The content of the EU Recovery Prospectus is to be presented in an easy-to-analyse, concise and comprehensible form, the order of the contents presented being left to the discretion of those responsible for the prospectus.

IV. Content of the prospectus

To comply with the length restrictions, substantial reductions are allowed, including in comparison to the simplified prospectus regime for secondary issuances under Article 14 of the EU Prospectus Regulation. Thus, the EU Recovery Prospectus is only to contain abridged information, to include especially:

  • a description of the material risks specifically affecting the issuer and the shares,
  • financial statements (annual and semi-annual financial statements) published in the twelve months preceding approval of the EU Recovery Prospectus,
  • information on trends, especially on the issuer’s short- and long-term financial and non-financial business strategy and objectives, including, if applicable, a specific reference of not less than 400 words to the business and financial impact of the Covid-19 pandemic on the issuer and the anticipated future impact of the same,
  • a declaration on receiving state aid in connection with the economic recovery and
  • a statement of capitalisation and indebtedness that is not permitted to be older than 90 days.

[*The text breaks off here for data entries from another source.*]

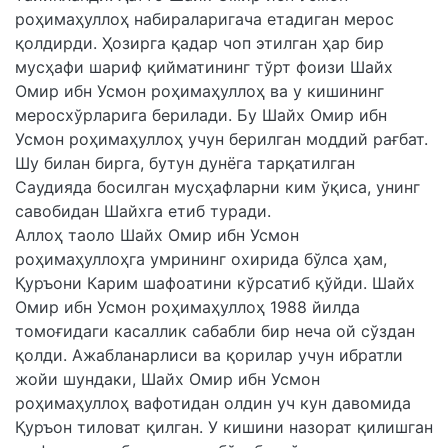
роҳимаҳуллоҳ набираларигача етадиган мерос
қолдирди. Ҳозирга қадар чоп этилган ҳар бир
мусҳафи шариф қийматининг тўрт фоизи Шайх
Омир ибн Усмон роҳимаҳуллоҳ ва у кишининг
меросхўрларига берилади. Бу Шайх Омир ибн
Усмон роҳимаҳуллоҳ учун берилган моддий рағбат.
Шу билан бирга, бутун дунёга тарқатилган
Саудияда босилган мусҳафларни ким ўқиса, унинг
савобидан Шайхга етиб туради.
Аллоҳ таоло Шайх Омир ибн Усмон
роҳимаҳуллоҳга умрининг охирида бўлса ҳам,
Қуръони Карим шафоатини кўрсатиб қўйди. Шайх
Омир ибн Усмон роҳимаҳуллоҳ 1988 йилда
томоғидаги касаллик сабабли бир неча ой сўздан
қолди. Ажабланарлиси ва қорилар учун ибратли
жойи шундаки, Шайх Омир ибн Усмон
роҳимаҳуллоҳ вафотидан олдин уч кун давомида
Қуръон тиловат қилган. У кишини назорат қилишган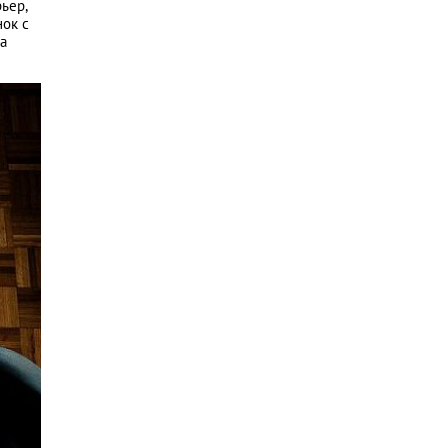
ьер,
нок с
а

According to the Parliament Draft – as opposed to the Commission Draft – a final offer price is no longer to be included in the EU Recovery Prospectus. Such a rule could have been (mis)understood to mean that an EU Recovery Prospectus can only be used for secondary issuances with a predetermined subscription price.

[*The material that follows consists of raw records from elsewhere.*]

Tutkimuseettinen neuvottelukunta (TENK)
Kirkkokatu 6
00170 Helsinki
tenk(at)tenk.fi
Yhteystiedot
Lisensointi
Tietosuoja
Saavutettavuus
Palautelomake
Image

V. Approval of the prospectus

The scrutiny period for review of the EU Recovery Prospectus by the competent authorities is no longer to be generally ten but now only seven working days. However, the issuer must inform the competent authority at least five working days before the date envisaged for the submission of an application for approval. However, the actual duration of the proceedings in an individual case will ultimately depend on the procedural practice and work load of the regulatory authorities such as the German Federal Financial Supervisory Authority (Bundesanstalt für Finanzdienstleistungsaufsicht – BaFin).

C. Conclusion

It will not be long until the EU Recovery Prospectus gives issuers an option under prospectus law to quickly raise equity capital with a light administrative burden until 31 December 2022. Issuers who fall under the scope of applicability and intend to increase their capital should definitely consider using the new prospectus regime if they (urgently) need capital. This is because the imminent introduction of the EU Recovery Prospectus will significantly decrease the hurdles involved in drawing up a prospectus, making it possible in particular to quickly implement capital increases (subject to pre-emptive rights).